Socarides also detailed some of the work that Mehlman has done since that period of listening and learning, including being on the board of the American Foundation for Equal Rights, working with the New York based Freedom to Marry, and his advocacy in working for marriage equality in Maine, Maryland, Minnesota, and Washington State.

Read the full piece, Ken Mehlman’s Gay Marriage Mission, at the New Yorker. 

 

Ken Mehlman featured in the New York Times

Robert Draper published a piece on Thursday that is a hard-hitting look at the Republican Party and the efforts that they are taking to try to become more relevant to the voters, especially younger voters.  He spent time interviewing several young Republicans including Bret Jacobson and Ian Spencer, part of the five-man company Red Edge that is a digital advocacy group for conservative causes, Kristin Soltis Anderson, a 28-year-old G.O.P. pollster, S.E. Cupp, a New York Daily News columnist and co-host of “The Cycle” on MSNBC, and Patrick Ruffini, a 34-year-old leader of the young Republican digitial movement.

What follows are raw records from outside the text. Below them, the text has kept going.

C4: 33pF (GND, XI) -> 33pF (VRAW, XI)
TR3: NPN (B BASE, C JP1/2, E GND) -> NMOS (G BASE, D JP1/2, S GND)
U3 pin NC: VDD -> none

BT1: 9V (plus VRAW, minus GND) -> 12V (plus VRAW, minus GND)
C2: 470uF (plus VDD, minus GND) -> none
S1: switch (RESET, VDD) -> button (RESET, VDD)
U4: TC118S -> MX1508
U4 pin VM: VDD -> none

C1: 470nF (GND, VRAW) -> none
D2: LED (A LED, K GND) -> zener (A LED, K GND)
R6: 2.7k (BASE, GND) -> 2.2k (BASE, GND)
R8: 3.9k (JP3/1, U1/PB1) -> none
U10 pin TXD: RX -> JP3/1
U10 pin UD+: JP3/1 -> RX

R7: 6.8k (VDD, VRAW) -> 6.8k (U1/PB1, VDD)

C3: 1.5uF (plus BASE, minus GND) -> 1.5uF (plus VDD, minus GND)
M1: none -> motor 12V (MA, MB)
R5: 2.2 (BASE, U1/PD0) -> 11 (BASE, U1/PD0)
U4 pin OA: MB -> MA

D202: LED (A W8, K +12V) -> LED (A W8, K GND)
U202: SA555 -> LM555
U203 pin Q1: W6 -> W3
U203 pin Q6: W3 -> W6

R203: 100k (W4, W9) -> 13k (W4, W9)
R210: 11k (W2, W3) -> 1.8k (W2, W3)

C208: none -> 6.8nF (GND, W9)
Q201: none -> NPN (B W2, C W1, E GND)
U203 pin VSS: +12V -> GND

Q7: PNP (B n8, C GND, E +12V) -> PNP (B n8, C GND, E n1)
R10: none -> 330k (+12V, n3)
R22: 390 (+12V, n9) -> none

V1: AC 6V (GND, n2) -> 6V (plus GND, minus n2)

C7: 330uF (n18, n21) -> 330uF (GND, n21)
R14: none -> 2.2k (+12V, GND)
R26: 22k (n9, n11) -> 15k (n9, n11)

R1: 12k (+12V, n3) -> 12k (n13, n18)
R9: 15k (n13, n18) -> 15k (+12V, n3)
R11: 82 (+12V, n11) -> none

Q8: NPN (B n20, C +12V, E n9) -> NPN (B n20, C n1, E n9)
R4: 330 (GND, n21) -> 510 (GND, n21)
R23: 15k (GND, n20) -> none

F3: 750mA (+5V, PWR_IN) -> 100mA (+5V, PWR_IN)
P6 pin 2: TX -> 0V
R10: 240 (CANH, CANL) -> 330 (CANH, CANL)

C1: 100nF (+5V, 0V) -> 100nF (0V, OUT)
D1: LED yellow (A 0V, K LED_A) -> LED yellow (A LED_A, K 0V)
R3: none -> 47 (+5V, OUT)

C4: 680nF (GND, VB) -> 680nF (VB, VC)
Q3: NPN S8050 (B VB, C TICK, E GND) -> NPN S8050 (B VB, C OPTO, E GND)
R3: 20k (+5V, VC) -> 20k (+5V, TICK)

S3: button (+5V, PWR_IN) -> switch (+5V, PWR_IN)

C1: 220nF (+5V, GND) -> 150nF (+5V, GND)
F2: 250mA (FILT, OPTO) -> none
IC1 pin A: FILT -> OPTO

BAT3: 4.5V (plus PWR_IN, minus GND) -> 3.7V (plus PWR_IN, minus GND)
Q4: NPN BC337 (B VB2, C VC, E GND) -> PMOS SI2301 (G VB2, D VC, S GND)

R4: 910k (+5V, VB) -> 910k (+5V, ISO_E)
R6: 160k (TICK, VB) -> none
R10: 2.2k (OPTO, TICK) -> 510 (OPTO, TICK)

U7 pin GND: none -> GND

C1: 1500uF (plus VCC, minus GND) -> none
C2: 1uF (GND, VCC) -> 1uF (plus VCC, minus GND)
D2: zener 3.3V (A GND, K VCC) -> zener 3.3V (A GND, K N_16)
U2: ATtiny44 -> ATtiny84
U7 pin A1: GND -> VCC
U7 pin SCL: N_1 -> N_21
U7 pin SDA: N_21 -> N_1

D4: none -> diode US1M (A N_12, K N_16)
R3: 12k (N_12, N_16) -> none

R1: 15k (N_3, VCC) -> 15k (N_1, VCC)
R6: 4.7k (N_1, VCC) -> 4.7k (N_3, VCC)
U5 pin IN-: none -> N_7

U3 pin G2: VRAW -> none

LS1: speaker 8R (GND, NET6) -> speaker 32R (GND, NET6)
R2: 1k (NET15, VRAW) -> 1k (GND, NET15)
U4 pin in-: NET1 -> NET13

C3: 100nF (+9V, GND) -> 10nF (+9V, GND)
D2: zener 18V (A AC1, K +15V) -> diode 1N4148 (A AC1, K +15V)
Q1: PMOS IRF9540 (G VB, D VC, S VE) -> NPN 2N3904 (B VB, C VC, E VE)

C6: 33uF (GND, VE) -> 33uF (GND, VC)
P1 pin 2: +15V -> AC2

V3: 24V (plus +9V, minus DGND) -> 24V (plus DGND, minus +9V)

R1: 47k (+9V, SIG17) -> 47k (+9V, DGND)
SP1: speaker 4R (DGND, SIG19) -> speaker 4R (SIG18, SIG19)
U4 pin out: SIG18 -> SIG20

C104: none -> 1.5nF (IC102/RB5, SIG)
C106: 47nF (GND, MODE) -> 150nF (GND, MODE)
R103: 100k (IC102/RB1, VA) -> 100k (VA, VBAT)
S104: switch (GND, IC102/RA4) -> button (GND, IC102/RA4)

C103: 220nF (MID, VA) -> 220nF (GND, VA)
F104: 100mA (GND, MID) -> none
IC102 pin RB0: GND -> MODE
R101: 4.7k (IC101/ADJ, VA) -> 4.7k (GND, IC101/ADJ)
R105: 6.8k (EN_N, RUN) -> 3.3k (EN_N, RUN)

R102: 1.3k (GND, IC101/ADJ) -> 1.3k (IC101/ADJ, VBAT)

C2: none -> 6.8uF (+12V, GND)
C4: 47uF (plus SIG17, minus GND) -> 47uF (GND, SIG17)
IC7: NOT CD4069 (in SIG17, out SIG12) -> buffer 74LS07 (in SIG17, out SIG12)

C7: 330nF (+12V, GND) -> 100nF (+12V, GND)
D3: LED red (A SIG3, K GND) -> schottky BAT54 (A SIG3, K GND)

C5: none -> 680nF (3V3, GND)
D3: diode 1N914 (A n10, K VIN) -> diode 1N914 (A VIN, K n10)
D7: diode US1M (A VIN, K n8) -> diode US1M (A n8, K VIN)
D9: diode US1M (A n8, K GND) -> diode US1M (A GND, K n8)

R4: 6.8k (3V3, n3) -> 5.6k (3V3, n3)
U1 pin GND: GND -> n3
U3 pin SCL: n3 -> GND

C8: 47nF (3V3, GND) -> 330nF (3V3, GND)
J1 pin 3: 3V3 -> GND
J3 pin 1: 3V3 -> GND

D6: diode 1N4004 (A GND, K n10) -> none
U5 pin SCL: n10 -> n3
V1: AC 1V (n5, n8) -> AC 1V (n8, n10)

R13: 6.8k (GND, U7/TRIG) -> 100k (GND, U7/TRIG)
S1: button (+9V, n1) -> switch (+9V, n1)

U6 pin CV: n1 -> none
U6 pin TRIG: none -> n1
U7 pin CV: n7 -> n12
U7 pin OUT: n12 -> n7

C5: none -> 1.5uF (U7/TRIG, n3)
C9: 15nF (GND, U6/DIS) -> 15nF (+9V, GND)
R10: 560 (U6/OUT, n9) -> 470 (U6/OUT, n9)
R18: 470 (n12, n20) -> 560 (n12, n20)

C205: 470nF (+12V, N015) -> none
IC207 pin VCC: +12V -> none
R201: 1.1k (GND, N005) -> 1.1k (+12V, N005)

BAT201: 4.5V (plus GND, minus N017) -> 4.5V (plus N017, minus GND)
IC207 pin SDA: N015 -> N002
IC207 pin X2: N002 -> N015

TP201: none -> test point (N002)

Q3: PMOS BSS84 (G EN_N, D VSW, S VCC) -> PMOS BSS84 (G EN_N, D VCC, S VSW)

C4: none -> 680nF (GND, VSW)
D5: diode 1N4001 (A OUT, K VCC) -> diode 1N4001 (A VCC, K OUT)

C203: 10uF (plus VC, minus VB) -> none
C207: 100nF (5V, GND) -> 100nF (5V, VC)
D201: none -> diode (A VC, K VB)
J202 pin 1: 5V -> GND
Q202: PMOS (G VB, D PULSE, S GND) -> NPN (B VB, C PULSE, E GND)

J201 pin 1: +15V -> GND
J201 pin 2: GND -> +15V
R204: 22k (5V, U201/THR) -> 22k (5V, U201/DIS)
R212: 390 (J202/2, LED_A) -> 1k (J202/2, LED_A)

Draper also interviewed Ken Mehlman, President Bush’s campaign manager and current Global Head of Public Affairs for private equity firm Kohlberg Kravis Roberts (KKR)- mentioning how Mehlman has become a vigorous supporter of the legalization of same-sex marriage in New York and beyond.  Ken Mehlman explained to Draper how the demographics of the nation have changed, and how a typical voting couple would be different from what it was in 1970.

“There’s an important book by Ben Wattenberg and Richard Scammon called ‘The Real Majority,’ published in 1970,” Mehlman explained to Draper. “The book explains in part how the Republican Party would go on to win five out of six presidential elections through the eyes of the ‘typical’ voter — a working-class couple in Dayton, Ohio. They’re white, worried about crime, feel burdened by taxes and feel like too many Democrats don’t understand these concerns.”

However, today’s voter is a little different. “Here’s the difference,” Mehlman went on to explain. “They worry about economic mobility — can their kids get ahead or even keep up. Their next-door neighbors are Latino whose mom gets concerned when she hears talk about self-deportation or no driver’s licenses. And that couple has a gay niece and an African-American brother-in-law. And too many folks like the couple in Dayton today wonder if some of the G.O.P. understands their lives anymore.”

Ken Mehlman, according to Draper, feels that the biggest issue for modern Republican candidates is not finding a new Reagan, but finding someone who understands that modern voter.  Someone who knows the demography and how the new voters react and change, and who can adapt to their concerns.

Others he interviewed think that the solution might be even simpler.  As Jacobson explained, “I think the answer for a vibrant Republican Party is to make our North Star empowering every individual in this country to follow their own dream, free of legislative excesses.”